“Where does America stand?” This was the question former Secretary of State Condoleezza Rice posed to the nation as she stood before the delegates of the Republican National Convention.
At a time when European nations struggle to stave off economic depressions and much of the Middle East is engulfed in turmoil, this is a question the American people deserve to have answered.
Unfortunately, Americans should not be proud of the answer. For the answer to this question is that America stands on the sidelines.
Yes, as State Department envoys come under attack and embassies burn, a bloody civil war in Syria drags on and Iran moves ever closer to possessing nuclear capabilities, America stands on the sidelines.
After 10 plus years of fighting two wars, it should come as no surprise that we as a nation are hesitant to get involved in other nation’s internal affairs.
Nonetheless, when a pre-meditated attack results in the death of US Ambassadors, like the one that ended the life of J. Christopher Stevens, our nation must do more.
Doing more doesn’t mean bringing in the full force of the US military to stabilize the region. More means vocally supporting the newly installed democratic governments that came out of Arab Spring.
In the wake of last week’s tragedies, which highlight the religious-secular tension in the Middle East, it’s clear now is the time for America to get off the sidelines and vocalize our support of the fledgling democracies in the region.
Support of these newly installed democratic governments shows that the United States stands for freedom and fairness and is willing to stand with those who chose to do the same.
And Syria is the place where that support must start.
Syria-a nation that has been in a state of chaos since its civil war broke out in the spring of 2011 following the violent suppression of protestors demanding the end of the Ba’ath Party-is a nation in need of international and American support.
Its civil war in its eighteenth month now has left 25,000 Syrians dead and another 250,000 Syrians displaced as refugees, as Syrian President Bashar al’ Assad clings to power.

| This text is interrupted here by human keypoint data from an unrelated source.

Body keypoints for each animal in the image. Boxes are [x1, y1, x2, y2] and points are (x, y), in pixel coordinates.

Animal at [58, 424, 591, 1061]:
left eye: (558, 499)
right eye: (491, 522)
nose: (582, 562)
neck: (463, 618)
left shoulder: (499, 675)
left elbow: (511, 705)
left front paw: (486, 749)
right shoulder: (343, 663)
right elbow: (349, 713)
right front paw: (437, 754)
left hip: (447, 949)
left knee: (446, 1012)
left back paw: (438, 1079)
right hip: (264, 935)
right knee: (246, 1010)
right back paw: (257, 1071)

Begging the question, if not now, when?
Well, according to the Obama Administration’s self- professed red line, intervention in this conflict will not happen unless the Syrian government uses chemical weapons or other weapons of mass destruction on its own people.
While it is important to note that the president has taken a stand and vocalized his own assessment of the issue, it is also important to note that his stance signals to the Syrian government that everything short of using weapons of mass destruction on its own people is acceptable.

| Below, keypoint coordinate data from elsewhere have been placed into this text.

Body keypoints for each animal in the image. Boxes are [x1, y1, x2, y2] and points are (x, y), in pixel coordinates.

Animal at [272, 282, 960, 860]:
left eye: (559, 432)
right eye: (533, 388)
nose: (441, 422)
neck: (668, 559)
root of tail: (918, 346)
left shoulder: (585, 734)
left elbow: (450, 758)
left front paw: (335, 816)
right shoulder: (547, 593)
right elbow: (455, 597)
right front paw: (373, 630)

This is why several weeks ago in Daraya, a suburb of Damascus, the Syrian army rounded up and executed over 600 civilians.
These civilians were not executed because they were engaging directly in the fight against the Syrian government, but rather because they were believed to be aiding the rebels.

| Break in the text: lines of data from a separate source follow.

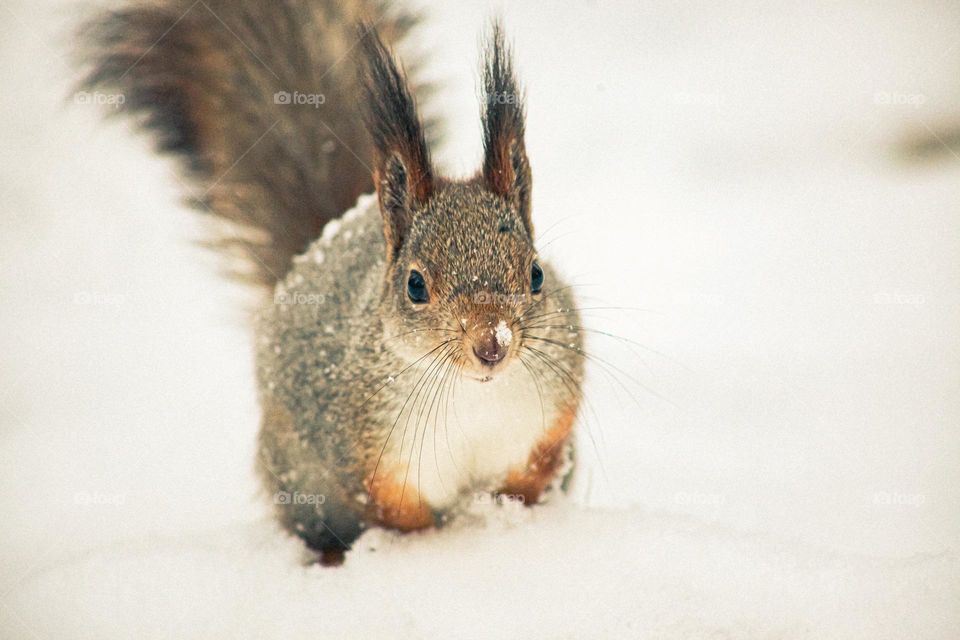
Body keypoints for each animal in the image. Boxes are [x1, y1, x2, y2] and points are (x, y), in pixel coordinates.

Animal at [80, 0, 585, 565]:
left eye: (536, 274)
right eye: (415, 285)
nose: (491, 344)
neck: (474, 395)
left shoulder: (551, 419)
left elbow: (532, 475)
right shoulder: (366, 456)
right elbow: (396, 511)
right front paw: (431, 548)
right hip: (295, 476)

These 600 innocent men, women, and children are the reason why the United States and the international community have a moral obligation to get involved.
Still, the United States sits idly by because Russia and China have blocked resolutions proposed by the United Nations Security Council.
And while it would be nice to have the support of these two power players in the international community, the United States, the most important power player, can always act unilaterally.
If the United Nations chooses not to protect the interests of the Syrian people and help foster the spread of democracy, then that duty falls squarely on the shoulders of the United States.
The United States can and should ensure that this is a fair fight between the two sides, giving democracy a chance to thrive there before it is squashed by oppression.
As it stands now, this conflict is certainly far from being a fair fight. The Free Syrian Army (the rebels), using homemade weapons, is up against a modern army with a wide variety of weapons and technology at its disposal.
If this is however to be a fair fight-where innocent civilians aren’t subject to massacres and where the rebels have a chance to win-the Syrian Air Force must be neutralized and safe zones for the hundreds of thousands of refugees must be established.
This means enforcing a no fly zone, as French President Francois Hollande proposed, and establishing safe zones in rebel-held towns so that the some 4,000 new refugees a day do not become victims of government massacres should they be denied refuge in neighboring nations.
This also means stopping the Iranians from trafficking weapons into Syria over Iraqi airspace. Because when one side has a full-fledged army with modern military technology and additional military support of another fully industrialized nation, the result is anything but a fair fight for the rebels demanding democracy.
So as the Middle East struggles to decide which path it will take-freedom and democracy or oppression and violence-the United States cannot falter. No more standing on the sidelines. It’s time to lead.